▶ WHAT IS REQUIRED: Since only the written part is wanted, repeat the records exactly and omit the pictures.

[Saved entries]
+ + + + + + +

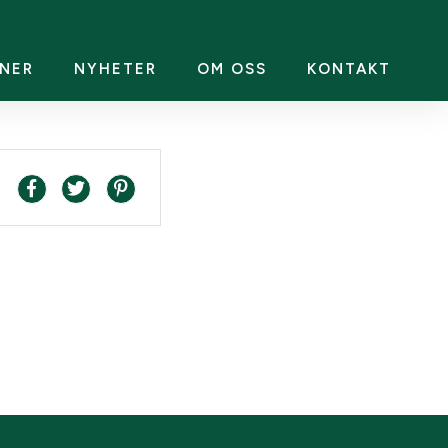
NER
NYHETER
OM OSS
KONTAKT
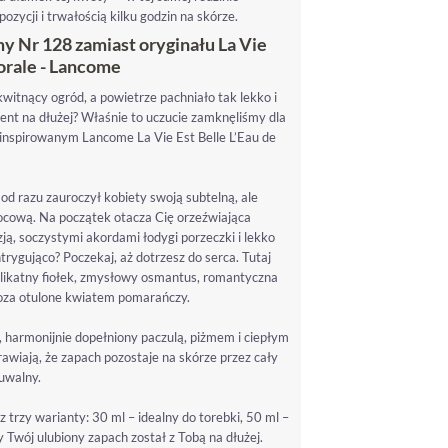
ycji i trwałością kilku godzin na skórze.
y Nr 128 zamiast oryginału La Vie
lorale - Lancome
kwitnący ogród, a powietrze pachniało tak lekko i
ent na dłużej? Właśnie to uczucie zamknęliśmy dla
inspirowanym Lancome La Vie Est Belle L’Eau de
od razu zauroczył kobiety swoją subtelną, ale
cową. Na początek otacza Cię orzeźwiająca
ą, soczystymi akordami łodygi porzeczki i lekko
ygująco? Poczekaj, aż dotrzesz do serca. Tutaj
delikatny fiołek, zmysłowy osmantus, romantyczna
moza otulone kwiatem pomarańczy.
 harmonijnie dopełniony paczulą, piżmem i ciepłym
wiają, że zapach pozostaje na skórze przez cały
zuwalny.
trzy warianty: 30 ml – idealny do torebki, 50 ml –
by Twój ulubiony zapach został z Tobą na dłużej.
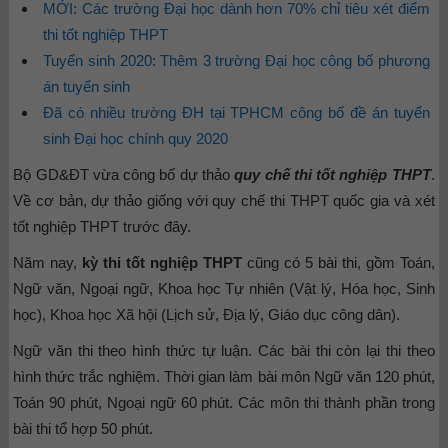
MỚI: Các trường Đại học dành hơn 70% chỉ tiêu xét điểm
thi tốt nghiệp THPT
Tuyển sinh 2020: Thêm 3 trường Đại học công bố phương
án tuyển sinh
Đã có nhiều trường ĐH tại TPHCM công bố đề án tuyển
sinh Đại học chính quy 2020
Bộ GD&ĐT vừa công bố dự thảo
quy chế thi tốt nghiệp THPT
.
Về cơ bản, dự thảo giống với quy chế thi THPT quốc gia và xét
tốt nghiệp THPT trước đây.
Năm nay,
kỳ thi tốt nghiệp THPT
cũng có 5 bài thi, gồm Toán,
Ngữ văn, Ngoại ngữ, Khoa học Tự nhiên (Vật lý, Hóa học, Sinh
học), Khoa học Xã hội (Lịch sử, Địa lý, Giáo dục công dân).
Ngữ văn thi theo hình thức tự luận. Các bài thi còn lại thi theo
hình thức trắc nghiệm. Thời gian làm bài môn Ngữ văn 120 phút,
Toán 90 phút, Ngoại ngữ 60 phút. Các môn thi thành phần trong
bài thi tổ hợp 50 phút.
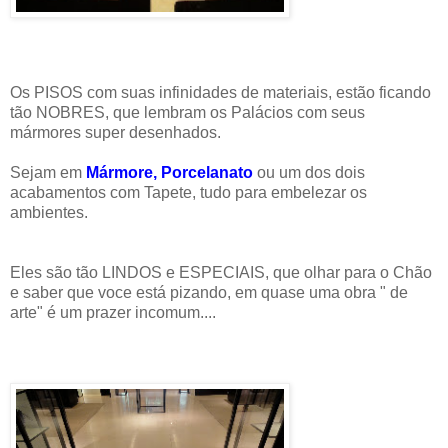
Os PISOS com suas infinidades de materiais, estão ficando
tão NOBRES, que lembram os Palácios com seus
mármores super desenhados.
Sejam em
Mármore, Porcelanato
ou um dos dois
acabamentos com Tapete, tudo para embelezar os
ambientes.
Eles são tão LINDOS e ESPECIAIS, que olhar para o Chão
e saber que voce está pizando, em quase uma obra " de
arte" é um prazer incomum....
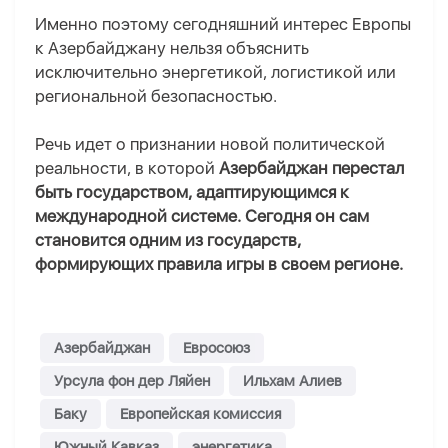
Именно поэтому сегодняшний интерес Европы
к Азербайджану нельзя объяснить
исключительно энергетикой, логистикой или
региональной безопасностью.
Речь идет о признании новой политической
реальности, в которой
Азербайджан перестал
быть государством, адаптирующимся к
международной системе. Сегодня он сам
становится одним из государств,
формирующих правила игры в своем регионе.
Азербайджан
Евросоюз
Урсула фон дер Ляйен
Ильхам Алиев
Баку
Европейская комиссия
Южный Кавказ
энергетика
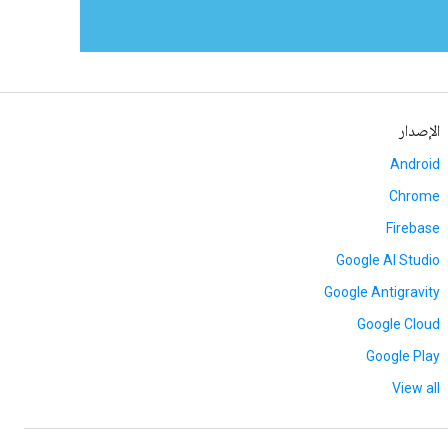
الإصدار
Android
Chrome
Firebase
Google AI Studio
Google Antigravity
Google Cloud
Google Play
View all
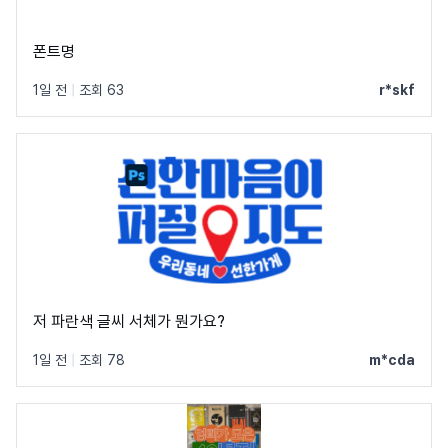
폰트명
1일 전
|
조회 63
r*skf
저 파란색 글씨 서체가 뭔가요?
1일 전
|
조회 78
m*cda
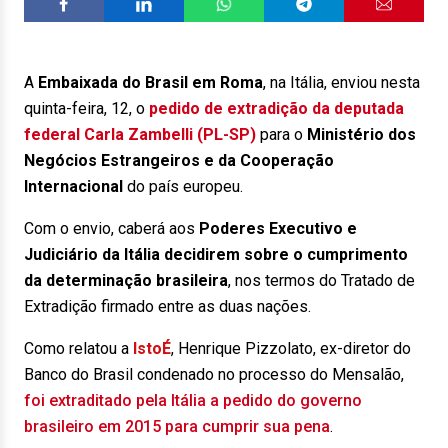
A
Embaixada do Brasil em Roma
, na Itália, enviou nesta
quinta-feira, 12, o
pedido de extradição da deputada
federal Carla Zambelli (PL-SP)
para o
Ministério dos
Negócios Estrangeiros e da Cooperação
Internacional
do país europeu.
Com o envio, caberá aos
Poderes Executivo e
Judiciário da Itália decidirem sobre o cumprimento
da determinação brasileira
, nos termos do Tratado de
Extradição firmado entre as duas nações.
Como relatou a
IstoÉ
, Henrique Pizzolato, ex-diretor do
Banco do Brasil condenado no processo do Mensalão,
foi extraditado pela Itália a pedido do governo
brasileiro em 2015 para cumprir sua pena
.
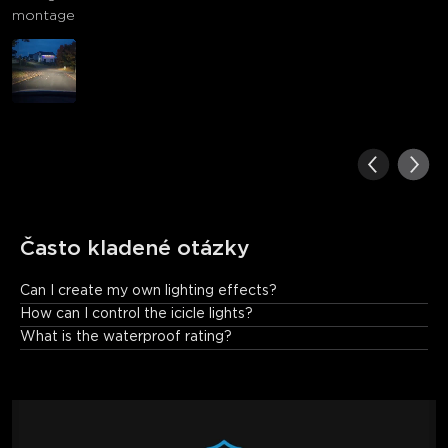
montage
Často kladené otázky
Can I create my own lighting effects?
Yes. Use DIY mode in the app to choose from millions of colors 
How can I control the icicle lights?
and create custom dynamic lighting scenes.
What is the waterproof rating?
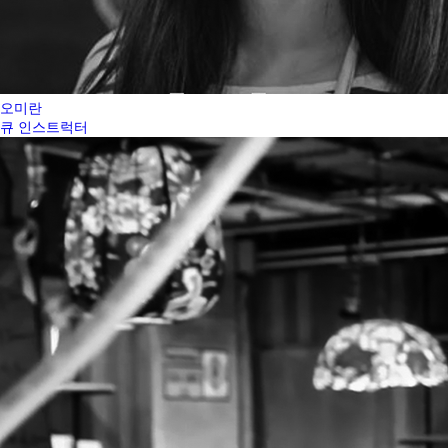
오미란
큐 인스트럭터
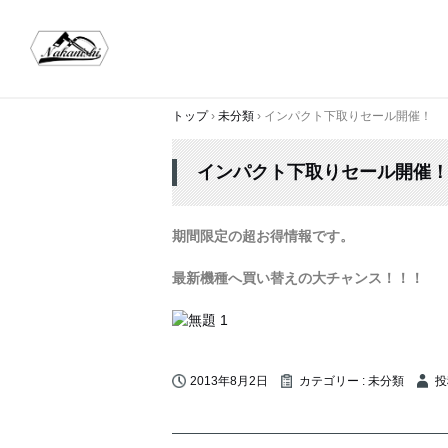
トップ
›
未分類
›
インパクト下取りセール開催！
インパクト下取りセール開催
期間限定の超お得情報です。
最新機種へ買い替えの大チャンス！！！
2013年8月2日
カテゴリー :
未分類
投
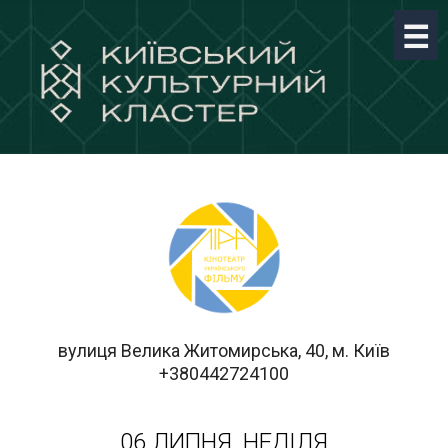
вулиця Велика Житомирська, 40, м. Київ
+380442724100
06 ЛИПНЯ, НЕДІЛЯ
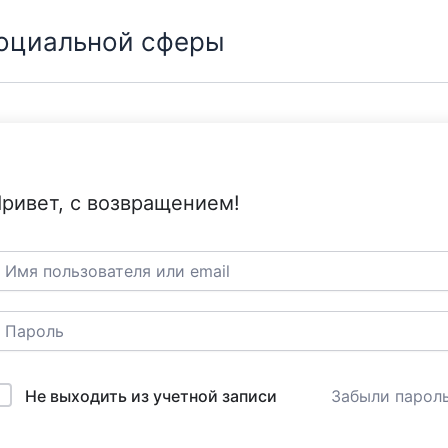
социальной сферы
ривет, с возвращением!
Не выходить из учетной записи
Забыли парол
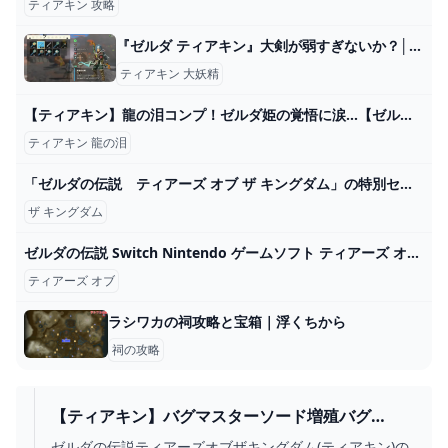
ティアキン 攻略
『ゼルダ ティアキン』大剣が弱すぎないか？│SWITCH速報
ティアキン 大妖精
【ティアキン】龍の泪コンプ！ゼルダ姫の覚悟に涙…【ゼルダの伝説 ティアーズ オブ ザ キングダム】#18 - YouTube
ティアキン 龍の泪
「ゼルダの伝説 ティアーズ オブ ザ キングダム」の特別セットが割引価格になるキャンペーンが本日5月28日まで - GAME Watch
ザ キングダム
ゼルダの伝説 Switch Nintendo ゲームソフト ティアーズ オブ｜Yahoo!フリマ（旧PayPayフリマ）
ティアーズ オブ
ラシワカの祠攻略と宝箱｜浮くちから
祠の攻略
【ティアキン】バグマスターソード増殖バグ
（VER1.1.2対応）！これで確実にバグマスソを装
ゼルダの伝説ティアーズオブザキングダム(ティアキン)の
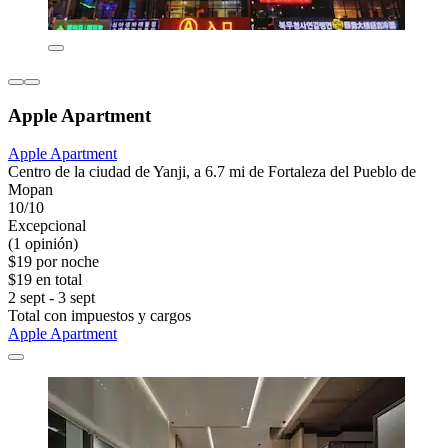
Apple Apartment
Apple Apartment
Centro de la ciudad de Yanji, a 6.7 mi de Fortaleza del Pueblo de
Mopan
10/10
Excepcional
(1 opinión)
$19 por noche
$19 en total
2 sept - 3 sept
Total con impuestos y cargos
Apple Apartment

+ + + + + + +

▶ ANSWER AREA:
NER
NYHETER
OM OSS
KONTAKT
ycji i trwałością kilku godzin na skórze.
y Nr 128 zamiast oryginału La Vie
lorale - Lancome
kwitnący ogród, a powietrze pachniało tak lekko i
ent na dłużej? Właśnie to uczucie zamknęliśmy dla
inspirowanym Lancome La Vie Est Belle L’Eau de
od razu zauroczył kobiety swoją subtelną, ale
cową. Na początek otacza Cię orzeźwiająca
ą, soczystymi akordami łodygi porzeczki i lekko
ygująco? Poczekaj, aż dotrzesz do serca. Tutaj
delikatny fiołek, zmysłowy osmantus, romantyczna
moza otulone kwiatem pomarańczy.
 harmonijnie dopełniony paczulą, piżmem i ciepłym
wiają, że zapach pozostaje na skórze przez cały
zuwalny.
trzy warianty: 30 ml – idealny do torebki, 50 ml –
by Twój ulubiony zapach został z Tobą na dłużej.
MỚI: Các trường Đại học dành hơn 70% chỉ tiêu xét điểm
thi tốt nghiệp THPT
Tuyển sinh 2020: Thêm 3 trường Đại học công bố phương
án tuyển sinh
Đã có nhiều trường ĐH tại TPHCM công bố đề án tuyển
sinh Đại học chính quy 2020
Bộ GD&ĐT vừa công bố dự thảo
quy chế thi tốt nghiệp THPT
.
Về cơ bản, dự thảo giống với quy chế thi THPT quốc gia và xét
tốt nghiệp THPT trước đây.
Năm nay,
kỳ thi tốt nghiệp THPT
cũng có 5 bài thi, gồm Toán,
Ngữ văn, Ngoại ngữ, Khoa học Tự nhiên (Vật lý, Hóa học, Sinh
học), Khoa học Xã hội (Lịch sử, Địa lý, Giáo dục công dân).
Ngữ văn thi theo hình thức tự luận. Các bài thi còn lại thi theo
hình thức trắc nghiệm. Thời gian làm bài môn Ngữ văn 120 phút,
Toán 90 phút, Ngoại ngữ 60 phút. Các môn thi thành phần trong
bài thi tổ hợp 50 phút.
Os PISOS com suas infinidades de materiais, estão ficando
tão NOBRES, que lembram os Palácios com seus
mármores super desenhados.
Sejam em
Mármore, Porcelanato
ou um dos dois
acabamentos com Tapete, tudo para embelezar os
ambientes.
Eles são tão LINDOS e ESPECIAIS, que olhar para o Chão
e saber que voce está pizando, em quase uma obra " de
arte" é um prazer incomum....
Именно поэтому сегодняшний интерес Европы
к Азербайджану нельзя объяснить
исключительно энергетикой, логистикой или
региональной безопасностью.
Речь идет о признании новой политической
реальности, в которой
Азербайджан перестал
быть государством, адаптирующимся к
международной системе. Сегодня он сам
становится одним из государств,
формирующих правила игры в своем регионе.
Азербайджан
Евросоюз
Урсула фон дер Ляйен
Ильхам Алиев
Баку
Европейская комиссия
Южный Кавказ
энергетика
الإصدار
Android
Chrome
Firebase
Google AI Studio
Google Antigravity
Google Cloud
Google Play
View all
폰트명
1일 전
|
조회 63
r*skf
저 파란색 글씨 서체가 뭔가요?
1일 전
|
조회 78
m*cda
A
Embaixada do Brasil em Roma
, na Itália, enviou nesta
quinta-feira, 12, o
pedido de extradição da deputada
federal Carla Zambelli (PL-SP)
para o
Ministério dos
Negócios Estrangeiros e da Cooperação
Internacional
do país europeu.
Com o envio, caberá aos
Poderes Executivo e
Judiciário da Itália decidirem sobre o cumprimento
da determinação brasileira
, nos termos do Tratado de
Extradição firmado entre as duas nações.
Como relatou a
IstoÉ
, Henrique Pizzolato, ex-diretor do
Banco do Brasil condenado no processo do Mensalão,
foi extraditado pela Itália a pedido do governo
brasileiro em 2015 para cumprir sua pena
.
montage
Často kladené otázky
Can I create my own lighting effects?
Yes. Use DIY mode in the app to choose from millions of colors 
How can I control the icicle lights?
and create custom dynamic lighting scenes.
What is the waterproof rating?
오미란
큐 인스트럭터
トップ
›
未分類
›
インパクト下取りセール開催！
インパクト下取りセール開催
期間限定の超お得情報です。
最新機種へ買い替えの大チャンス！！！
2013年8月2日
カテゴリー :
未分類
投
вулиця Велика Житомирська, 40, м. Київ
+380442724100
06 ЛИПНЯ, НЕДІЛЯ
социальной сферы
ривет, с возвращением!
Не выходить из учетной записи
Забыли парол
ティアキン 攻略
『ゼルダ ティアキン』大剣が弱すぎないか？│SWITCH速報
ティアキン 大妖精
【ティアキン】龍の泪コンプ！ゼルダ姫の覚悟に涙…【ゼルダの伝説 ティアーズ オブ ザ キングダム】#18 - YouTube
ティアキン 龍の泪
「ゼルダの伝説 ティアーズ オブ ザ キングダム」の特別セットが割引価格になるキャンペーンが本日5月28日まで - GAME Watch
ザ キングダム
ゼルダの伝説 Switch Nintendo ゲームソフト ティアーズ オブ｜Yahoo!フリマ（旧PayPayフリマ）
ティアーズ オブ
ラシワカの祠攻略と宝箱｜浮くちから
祠の攻略
【ティアキン】バグマスターソード増殖バグ
（VER1.1.2対応）！これで確実にバグマスソを装
ゼルダの伝説ティアーズオブザキングダム(ティアキン)の
Apple Apartment
Apple Apartment
Centro de la ciudad de Yanji, a 6.7 mi de Fortaleza del Pueblo de
Mopan
10/10
Excepcional
(1 opinión)
$19 por noche
$19 en total
2 sept - 3 sept
Total con impuestos y cargos
Apple Apartment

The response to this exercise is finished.